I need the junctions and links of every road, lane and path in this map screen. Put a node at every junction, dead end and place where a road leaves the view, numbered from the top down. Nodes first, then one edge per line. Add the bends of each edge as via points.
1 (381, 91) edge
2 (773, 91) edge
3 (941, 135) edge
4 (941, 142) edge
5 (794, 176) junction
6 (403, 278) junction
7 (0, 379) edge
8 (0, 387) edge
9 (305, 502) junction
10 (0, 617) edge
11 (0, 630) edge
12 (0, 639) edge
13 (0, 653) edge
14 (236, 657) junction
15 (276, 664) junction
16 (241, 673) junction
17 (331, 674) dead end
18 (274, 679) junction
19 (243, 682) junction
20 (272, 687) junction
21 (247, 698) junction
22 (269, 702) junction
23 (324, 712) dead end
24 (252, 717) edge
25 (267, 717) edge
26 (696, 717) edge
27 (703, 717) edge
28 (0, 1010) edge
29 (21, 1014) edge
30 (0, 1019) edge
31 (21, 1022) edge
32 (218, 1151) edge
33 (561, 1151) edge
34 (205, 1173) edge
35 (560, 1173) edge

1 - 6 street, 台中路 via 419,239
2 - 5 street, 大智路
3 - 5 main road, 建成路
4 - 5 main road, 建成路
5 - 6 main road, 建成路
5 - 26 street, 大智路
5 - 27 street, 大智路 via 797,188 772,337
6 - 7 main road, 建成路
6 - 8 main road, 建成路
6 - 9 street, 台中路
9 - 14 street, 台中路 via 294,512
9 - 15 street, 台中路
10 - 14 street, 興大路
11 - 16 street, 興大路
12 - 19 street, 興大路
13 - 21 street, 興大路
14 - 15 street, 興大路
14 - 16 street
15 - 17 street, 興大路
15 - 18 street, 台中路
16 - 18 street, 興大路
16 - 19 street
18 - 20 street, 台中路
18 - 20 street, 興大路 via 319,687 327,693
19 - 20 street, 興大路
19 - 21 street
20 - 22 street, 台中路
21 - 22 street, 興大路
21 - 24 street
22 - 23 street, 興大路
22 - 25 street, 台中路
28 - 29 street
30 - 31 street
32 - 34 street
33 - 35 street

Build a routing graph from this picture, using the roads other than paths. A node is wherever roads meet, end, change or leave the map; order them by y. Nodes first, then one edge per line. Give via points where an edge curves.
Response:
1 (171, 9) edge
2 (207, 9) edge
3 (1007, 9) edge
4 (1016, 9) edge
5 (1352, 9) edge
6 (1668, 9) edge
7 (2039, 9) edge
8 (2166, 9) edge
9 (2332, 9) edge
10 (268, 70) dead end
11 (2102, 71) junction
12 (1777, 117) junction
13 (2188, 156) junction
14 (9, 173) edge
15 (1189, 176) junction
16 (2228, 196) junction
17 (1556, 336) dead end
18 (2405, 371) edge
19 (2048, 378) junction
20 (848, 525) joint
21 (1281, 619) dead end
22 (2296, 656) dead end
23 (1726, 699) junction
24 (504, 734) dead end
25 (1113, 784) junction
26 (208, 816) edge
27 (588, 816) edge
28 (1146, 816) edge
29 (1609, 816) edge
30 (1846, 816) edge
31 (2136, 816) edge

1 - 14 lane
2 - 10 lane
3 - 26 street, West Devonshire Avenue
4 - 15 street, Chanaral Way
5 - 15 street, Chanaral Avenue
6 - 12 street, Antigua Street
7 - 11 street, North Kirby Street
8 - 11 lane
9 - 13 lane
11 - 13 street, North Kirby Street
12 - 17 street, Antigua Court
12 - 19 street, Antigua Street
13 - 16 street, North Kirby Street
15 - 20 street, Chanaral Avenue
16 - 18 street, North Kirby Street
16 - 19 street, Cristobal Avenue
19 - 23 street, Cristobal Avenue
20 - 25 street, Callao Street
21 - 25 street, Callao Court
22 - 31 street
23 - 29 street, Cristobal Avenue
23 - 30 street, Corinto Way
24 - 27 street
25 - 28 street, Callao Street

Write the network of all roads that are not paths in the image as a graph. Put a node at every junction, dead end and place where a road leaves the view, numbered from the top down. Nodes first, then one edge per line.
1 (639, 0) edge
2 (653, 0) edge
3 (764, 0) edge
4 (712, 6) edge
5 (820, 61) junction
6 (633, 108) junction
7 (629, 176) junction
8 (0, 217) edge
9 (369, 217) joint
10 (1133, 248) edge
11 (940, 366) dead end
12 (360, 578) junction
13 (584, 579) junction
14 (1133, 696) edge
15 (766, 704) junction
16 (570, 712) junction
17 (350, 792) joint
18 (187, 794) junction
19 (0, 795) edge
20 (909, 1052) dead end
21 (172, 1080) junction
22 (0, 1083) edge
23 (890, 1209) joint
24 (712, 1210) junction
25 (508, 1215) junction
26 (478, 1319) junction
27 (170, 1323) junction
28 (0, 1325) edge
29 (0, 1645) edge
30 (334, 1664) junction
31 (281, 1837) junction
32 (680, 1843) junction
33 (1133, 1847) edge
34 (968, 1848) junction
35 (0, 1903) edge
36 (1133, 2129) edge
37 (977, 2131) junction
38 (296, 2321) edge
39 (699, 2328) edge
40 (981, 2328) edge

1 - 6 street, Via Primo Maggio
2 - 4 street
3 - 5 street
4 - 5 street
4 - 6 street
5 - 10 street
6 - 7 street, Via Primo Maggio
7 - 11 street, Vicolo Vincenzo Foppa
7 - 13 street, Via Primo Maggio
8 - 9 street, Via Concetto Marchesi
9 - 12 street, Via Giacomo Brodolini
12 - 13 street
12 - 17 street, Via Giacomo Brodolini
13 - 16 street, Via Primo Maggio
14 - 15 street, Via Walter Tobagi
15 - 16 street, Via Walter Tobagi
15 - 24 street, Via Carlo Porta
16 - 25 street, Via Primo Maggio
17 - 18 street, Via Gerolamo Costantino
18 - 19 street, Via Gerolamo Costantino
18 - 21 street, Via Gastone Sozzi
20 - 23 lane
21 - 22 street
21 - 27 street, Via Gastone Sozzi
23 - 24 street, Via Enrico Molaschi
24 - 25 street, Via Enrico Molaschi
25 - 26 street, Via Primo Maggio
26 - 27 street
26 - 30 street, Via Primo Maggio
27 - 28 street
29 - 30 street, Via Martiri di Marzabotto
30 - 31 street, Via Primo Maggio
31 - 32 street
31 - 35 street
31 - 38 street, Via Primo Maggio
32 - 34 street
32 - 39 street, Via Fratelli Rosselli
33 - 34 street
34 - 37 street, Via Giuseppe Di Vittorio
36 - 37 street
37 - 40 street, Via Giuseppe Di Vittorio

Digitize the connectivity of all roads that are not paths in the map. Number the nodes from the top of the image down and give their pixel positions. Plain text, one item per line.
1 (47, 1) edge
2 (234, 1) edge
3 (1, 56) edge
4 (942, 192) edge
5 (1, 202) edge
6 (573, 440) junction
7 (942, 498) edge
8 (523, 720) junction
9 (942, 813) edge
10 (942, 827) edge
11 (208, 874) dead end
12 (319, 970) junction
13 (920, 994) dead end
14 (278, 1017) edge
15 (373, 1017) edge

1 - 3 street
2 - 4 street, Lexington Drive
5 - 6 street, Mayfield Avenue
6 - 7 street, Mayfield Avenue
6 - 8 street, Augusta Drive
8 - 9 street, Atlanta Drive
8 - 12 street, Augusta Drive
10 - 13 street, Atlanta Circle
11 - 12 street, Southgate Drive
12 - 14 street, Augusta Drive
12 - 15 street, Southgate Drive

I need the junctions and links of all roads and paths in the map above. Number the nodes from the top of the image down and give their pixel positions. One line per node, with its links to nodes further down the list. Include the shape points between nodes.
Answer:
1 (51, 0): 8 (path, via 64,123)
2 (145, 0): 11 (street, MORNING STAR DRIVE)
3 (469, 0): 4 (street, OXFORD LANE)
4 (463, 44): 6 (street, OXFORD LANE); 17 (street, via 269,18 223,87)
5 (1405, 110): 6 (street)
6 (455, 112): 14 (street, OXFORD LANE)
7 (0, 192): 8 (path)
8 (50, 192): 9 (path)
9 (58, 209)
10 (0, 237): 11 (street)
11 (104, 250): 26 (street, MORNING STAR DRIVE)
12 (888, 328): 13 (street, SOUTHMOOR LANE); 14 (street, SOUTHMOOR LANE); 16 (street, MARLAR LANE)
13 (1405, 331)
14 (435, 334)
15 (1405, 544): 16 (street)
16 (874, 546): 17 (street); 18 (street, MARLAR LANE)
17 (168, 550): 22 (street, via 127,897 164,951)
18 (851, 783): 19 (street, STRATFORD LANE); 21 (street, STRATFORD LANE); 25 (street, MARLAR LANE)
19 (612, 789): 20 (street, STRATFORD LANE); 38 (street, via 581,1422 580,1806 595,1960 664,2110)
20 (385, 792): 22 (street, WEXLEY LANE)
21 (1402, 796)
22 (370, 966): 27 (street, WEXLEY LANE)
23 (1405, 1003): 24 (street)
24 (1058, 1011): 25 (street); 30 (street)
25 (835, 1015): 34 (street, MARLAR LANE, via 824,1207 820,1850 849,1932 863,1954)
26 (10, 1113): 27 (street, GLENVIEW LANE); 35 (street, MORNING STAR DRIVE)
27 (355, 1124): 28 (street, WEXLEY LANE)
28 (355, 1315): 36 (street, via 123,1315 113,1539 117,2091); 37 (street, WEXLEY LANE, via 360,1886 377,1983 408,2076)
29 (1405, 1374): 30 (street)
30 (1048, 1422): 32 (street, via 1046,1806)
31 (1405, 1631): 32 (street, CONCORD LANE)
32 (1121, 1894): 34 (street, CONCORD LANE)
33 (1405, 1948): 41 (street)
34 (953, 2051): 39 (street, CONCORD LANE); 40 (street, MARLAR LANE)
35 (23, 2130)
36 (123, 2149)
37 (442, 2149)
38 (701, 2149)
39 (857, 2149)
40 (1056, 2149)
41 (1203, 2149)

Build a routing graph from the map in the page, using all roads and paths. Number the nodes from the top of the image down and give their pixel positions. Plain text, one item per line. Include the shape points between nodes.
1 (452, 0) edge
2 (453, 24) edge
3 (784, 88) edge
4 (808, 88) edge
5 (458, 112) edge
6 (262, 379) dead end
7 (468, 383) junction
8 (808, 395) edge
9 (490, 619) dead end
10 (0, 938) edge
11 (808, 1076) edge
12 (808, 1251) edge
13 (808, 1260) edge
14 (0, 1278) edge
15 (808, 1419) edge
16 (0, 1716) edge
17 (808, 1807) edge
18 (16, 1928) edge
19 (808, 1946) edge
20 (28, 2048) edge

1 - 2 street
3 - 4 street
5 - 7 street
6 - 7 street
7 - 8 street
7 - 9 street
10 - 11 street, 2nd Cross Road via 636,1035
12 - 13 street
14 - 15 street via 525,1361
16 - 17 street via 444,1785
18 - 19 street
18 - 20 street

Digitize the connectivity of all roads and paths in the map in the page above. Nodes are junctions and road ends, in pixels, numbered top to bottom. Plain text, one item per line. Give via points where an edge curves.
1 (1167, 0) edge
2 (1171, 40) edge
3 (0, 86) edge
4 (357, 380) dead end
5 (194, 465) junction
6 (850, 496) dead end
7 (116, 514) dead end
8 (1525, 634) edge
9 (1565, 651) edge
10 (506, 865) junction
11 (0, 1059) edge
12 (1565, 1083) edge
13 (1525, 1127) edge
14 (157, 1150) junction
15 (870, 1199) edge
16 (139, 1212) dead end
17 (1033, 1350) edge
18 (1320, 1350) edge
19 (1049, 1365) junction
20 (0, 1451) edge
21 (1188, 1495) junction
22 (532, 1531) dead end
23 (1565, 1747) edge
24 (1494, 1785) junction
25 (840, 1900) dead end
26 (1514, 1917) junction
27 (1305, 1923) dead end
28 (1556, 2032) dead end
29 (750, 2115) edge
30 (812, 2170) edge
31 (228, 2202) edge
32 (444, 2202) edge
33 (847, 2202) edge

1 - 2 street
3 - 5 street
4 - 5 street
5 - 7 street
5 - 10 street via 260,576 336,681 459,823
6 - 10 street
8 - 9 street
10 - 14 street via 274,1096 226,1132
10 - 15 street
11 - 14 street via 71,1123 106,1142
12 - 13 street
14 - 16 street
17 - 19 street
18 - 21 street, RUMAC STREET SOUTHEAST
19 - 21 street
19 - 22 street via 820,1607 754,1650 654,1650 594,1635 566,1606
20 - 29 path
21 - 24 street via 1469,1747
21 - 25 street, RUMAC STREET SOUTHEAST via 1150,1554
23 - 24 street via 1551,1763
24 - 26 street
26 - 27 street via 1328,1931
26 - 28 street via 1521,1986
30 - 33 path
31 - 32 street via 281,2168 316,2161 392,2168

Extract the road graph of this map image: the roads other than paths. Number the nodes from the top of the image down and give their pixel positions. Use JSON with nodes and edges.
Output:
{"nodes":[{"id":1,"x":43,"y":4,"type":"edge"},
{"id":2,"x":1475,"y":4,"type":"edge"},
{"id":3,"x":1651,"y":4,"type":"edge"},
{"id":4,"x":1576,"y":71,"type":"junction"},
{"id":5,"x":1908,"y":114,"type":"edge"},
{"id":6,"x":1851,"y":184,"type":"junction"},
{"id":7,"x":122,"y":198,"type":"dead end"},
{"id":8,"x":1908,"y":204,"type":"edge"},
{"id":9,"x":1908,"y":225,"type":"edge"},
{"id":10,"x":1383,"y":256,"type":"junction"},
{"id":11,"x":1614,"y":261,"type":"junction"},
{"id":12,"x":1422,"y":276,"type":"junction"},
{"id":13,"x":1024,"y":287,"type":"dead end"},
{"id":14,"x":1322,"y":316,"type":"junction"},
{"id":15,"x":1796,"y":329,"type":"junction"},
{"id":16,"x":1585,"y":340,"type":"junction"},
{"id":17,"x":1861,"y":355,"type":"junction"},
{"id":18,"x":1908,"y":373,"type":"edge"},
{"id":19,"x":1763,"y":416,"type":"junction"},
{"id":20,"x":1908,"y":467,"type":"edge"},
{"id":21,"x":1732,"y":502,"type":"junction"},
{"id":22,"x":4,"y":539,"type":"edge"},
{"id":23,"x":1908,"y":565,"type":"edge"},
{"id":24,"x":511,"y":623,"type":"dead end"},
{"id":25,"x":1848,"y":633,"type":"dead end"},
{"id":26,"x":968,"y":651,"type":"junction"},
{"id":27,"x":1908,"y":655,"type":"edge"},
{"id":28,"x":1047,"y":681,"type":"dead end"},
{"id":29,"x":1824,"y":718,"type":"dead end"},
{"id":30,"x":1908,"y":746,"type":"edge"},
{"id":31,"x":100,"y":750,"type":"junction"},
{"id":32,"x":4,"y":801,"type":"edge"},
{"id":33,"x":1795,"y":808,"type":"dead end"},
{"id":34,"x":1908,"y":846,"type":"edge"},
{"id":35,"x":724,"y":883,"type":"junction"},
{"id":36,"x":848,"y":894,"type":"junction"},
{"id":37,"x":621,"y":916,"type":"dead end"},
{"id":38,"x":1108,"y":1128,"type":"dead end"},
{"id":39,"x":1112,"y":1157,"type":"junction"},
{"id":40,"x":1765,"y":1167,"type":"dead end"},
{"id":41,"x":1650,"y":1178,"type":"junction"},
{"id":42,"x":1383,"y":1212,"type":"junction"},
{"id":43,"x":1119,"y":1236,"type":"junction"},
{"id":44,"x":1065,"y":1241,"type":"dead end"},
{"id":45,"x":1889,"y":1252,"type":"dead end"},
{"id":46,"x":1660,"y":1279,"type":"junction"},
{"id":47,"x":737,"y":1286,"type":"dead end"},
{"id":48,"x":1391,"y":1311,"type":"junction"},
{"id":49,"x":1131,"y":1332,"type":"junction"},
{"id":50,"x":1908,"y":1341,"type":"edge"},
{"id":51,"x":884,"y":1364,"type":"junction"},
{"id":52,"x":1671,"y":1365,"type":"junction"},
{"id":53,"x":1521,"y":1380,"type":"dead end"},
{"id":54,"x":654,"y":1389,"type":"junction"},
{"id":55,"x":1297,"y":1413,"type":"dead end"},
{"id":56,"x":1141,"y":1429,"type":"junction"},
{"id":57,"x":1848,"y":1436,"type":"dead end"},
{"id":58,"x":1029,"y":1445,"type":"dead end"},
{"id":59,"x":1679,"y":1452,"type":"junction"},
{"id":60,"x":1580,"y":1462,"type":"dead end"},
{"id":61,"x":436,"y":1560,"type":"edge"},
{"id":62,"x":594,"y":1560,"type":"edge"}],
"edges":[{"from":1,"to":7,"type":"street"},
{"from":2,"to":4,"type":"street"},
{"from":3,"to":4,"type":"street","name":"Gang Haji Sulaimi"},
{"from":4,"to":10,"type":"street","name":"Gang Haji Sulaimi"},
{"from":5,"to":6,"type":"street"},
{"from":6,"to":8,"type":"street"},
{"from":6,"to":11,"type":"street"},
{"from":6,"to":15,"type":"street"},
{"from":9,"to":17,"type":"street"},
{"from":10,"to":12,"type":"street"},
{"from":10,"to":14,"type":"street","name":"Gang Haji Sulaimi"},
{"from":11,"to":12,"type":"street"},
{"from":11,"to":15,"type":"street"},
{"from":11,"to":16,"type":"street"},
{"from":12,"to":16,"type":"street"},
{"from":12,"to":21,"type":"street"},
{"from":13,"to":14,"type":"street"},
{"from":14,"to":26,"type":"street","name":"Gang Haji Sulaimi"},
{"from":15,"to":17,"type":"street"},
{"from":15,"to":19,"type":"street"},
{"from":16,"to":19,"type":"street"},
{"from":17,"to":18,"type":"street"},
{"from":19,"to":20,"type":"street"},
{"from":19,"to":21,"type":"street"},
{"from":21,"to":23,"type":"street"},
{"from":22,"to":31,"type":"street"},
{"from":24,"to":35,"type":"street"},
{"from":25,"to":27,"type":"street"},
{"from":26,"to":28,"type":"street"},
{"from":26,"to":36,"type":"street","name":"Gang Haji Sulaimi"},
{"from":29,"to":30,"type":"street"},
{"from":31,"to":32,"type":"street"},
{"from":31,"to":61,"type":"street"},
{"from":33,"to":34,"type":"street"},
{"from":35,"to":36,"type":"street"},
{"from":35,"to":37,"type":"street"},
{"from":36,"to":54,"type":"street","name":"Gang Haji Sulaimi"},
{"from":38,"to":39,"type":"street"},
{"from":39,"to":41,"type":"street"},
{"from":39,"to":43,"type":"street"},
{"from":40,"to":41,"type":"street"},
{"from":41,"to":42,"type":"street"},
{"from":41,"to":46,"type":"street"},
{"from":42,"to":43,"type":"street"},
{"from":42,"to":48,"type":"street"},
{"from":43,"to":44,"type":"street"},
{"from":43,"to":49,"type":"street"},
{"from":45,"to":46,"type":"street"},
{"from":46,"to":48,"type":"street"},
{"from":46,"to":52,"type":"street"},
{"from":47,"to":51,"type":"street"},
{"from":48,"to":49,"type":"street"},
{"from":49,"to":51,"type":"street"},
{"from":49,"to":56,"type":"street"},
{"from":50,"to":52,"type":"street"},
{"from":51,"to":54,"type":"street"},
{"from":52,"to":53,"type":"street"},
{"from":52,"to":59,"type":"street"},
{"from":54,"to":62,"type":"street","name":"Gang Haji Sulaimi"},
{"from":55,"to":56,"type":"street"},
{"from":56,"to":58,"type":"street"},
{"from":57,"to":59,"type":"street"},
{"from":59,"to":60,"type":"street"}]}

--------------------------------

Try it - Answer with one number only, the count of lines in the listing that hold the word "Sozzi".

Answer section - 2